Na estrada: novos caminhos
Antes da viagem ao Norte do país, a equipe Foto em Pauta já havia realizado duas caravanas que seguiam a mesma metodologia de encontros. As viagens resultaram nas exposições Vento Sul, que compôs a programação do 9º Festival de Fotografia de Tiradentes e ocupou a CâmeraSete em 2019, e reuniu obras de artistas do Rio Grande do Sul, de Santa Catarina e do Paraná, e Transoeste, parte da 8ª edição do Festival de Fotografia de Tiradentes, que aconteceu em 2018, e reuniu obras de artistas do Distrito Federal, Mato Grosso do Sul, Mato Grosso, e Goiás. Segundo Pedro David, a viagem ao Norte do país seguiu a mesma lógica: em um processo curatorial intenso, inúmeros portfólios foram analisados, buscando fotografias de artistas locais com trabalhos de expressão pessoal livre.

“É um modelo que nos permite o encontro com as pessoas, a conversa com os artistas. Não é só a imagem, é a história por trás da imagem”, explica Pedro David. Segundo o curador, há uma constante busca pela diversidade de obras. “Buscamos trabalhos aprofundados, já feitos por artistas locais. Isso permite que a gente faça viagens rápidas, mas buscando trabalhos já feitos há tempos e, por isso, mais profundos”, complementa. Ambos os curadores são, na prática cotidiana, fotógrafos – o que apura a seleção e leva o olhar para o lado mais artístico.

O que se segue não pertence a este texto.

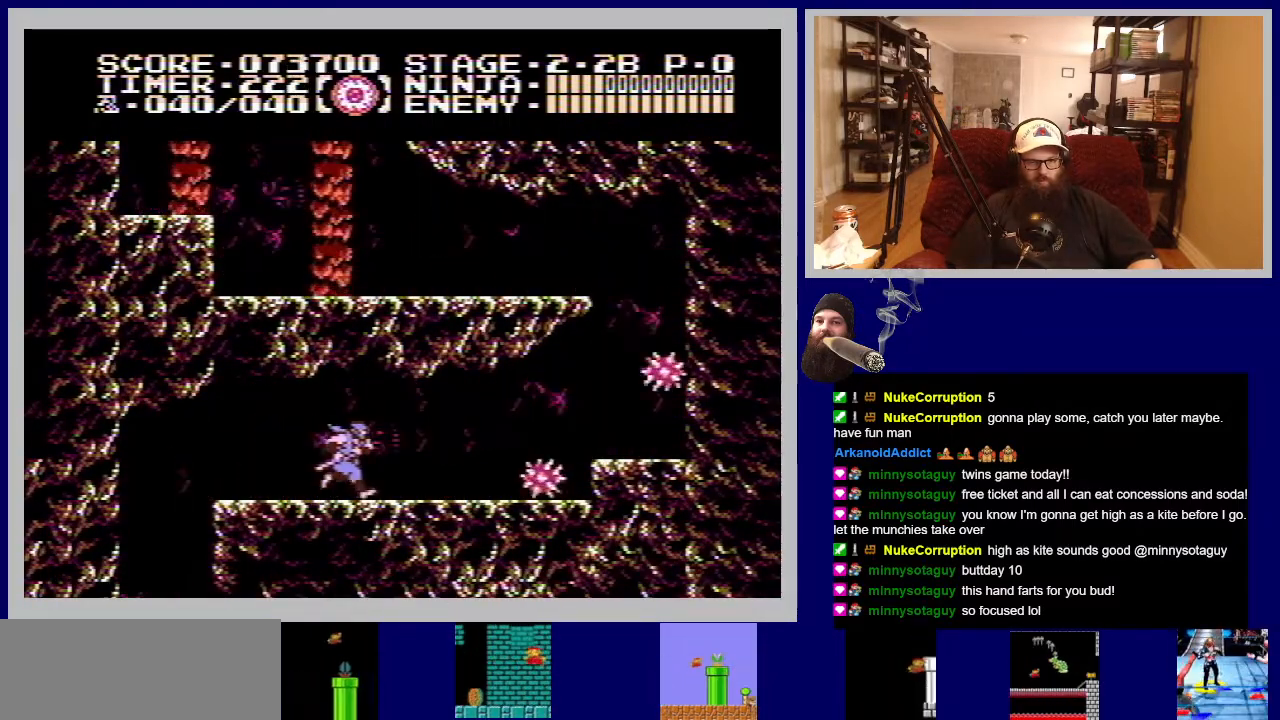
{"buttons": ["B"], "events": [[167, "DPAD_RIGHT", "up"], [200, "B", "down"], [333, "B", "up"], [450, "B", "down"]]}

João Castilho acrescenta ainda a importância de os curadores irem a campo, especialmente em tempos que as atividades são feitas incessantemente de forma on-line – a viagem, relembramos, foi realizada antes do período de isolamento social causado pela pandemia. “É importante ir aos lugares, sentir o clima, percorrer espaços, ter contato com os artistas no lugar deles. Hoje, a curadoria ir a campo é raro, na maioria das vezes isso é feito pela internet”, explica.

Foto em Pauta
Com o objetivo de trazer para Belo Horizonte as figuras mais relevantes da produção fotográfica brasileira, o Foto em Pauta é uma iniciativa que acontece na capital mineira desde 2004 e fomenta o diálogo entre público e autores. Nos encontros, o público tem a chance não só de conhecer as obras de grandes fotógrafos, mas também conversar com os artistas, em debates abertos ao público. Depois de oito anos de sucesso do projeto Foto em Pauta, foi criado o Festival de Fotografia na cidade de Tiradentes, que acontece no primeiro semestre do ano, entre o Carnaval e a Semana Santa, e conta com atividades ministradas por grandes nomes da fotografia no Brasil e no mundo.

Medidas de segurança
Para evitar aglomerações, a CâmeraSete – Casa de Fotografia de Minas Gerais contará com sinalização nas áreas externas e internas para garantir distanciamento entre as pessoas durante a visitação. O uso de máscaras – tanto para visitantes quanto funcionários – é obrigatório. Todos os ambientes da CâmeraSete – Casa da Fotografia de Minas Gerais são higienizados diariamente antes da abertura ao público e também são disponibilizados tapetes para a limpeza de calçados, assim como álcool em gel 70% para desinfecção das mãos.

O número de visitantes está reduzido para 7 pessoas por vez, e os visitantes deverão seguir recomendações como evitar conversar, manusear telefone celular, ou tocar no rosto durante a permanência no interior do Centro Cultural; cobrir o nariz e a boca ao tossir ou espirrar; realizar a higienização das mãos ao entrar e sair do espaço; seguir sempre as instruções dos funcionários e não frequentar a galeria caso apresente qualquer sintoma de resfriado ou gripe.